At CP+ 2019 in Japan, we stumbled across the Yongnuo YN450 Android-powered mirrorless camera. This camera was originally announced in November last year, and the company has been busy improving it before its upcoming release.
In short, the Yongnuo YN45o uses a Panasonic 16MP M4/3 sensor mated to a Qualcomm 8-core processor. The YN450 uses 3GB of RAM and has 32GB of onboard storage. The external card storage is limited to just 32GB for some unknown reason. It runs on the Android 7.1 operating system.
The mount on the camera is Canon EF which is a bit of a strange choice given the M4/3 sensor size. Yes, there is a plethora of EF mount lenses available, but trying to find a wide lens that won’t distort will be difficult. Maybe the camera should have featured a M4/3 mount, that way you could have at least coupled it together with a speed booster.
I think the reason they made the mount Canon EF is because Yongnuo actually makes a range of their own Canon Ef mount lenses.
These lenses look to be copies of actual Canon lenses.

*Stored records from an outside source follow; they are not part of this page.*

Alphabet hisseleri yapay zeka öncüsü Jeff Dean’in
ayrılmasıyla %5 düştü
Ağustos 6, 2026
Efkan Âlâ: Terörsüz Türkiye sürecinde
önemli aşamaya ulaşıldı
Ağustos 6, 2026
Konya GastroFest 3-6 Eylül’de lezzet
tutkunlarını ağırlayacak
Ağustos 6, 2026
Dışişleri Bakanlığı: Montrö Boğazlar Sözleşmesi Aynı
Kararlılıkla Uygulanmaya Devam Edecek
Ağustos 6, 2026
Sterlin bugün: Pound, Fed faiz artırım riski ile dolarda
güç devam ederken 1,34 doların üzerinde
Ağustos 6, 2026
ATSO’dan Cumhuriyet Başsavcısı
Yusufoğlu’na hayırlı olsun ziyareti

The camera can shoot 4K UHD video at 30fps. The camera can also capture 16MP RAW photographs.
The design of the camera is a little strange as you can’t really put it into your pocket because the lens mount is so large.
The back of the camera has a 5-inch 1080p multi-touch display that looks like it came off a smartphone. Everything is done via the touch screen, including the focus. Focus can also be done by half-pressing the shutter button.

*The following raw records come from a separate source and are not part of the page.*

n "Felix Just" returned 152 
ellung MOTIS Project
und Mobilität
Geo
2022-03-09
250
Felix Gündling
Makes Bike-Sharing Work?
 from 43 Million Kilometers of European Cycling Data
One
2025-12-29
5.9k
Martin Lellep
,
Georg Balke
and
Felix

There is an in-built stereo microphone, a 3.5mm headphone jack, and GPS. As far as power is concerned the Yongnuo YN45o uses a 4000 mAh battery. It features a 1/4 20″ mounting point on the bottom of the body, as well as a SIM card slot so you could connect up to a Netcom 4G / 3G data network.
Yonugo actually had a naming contest for the YN450, and the person who won came up with the name “Smart Camera”.
Yongnuo is hoping to price the YN450 at less than $500 USD and they expect it to start shipping in China in April. While the concept is interesting, there are some caveats. From what I saw, the image quality was quite ordinary and are a lack of key manual controls and monitoring aids such as peaking or zebras. It’s still early days for this camera so there is still a chance that firmware could help improve this camera’s capability.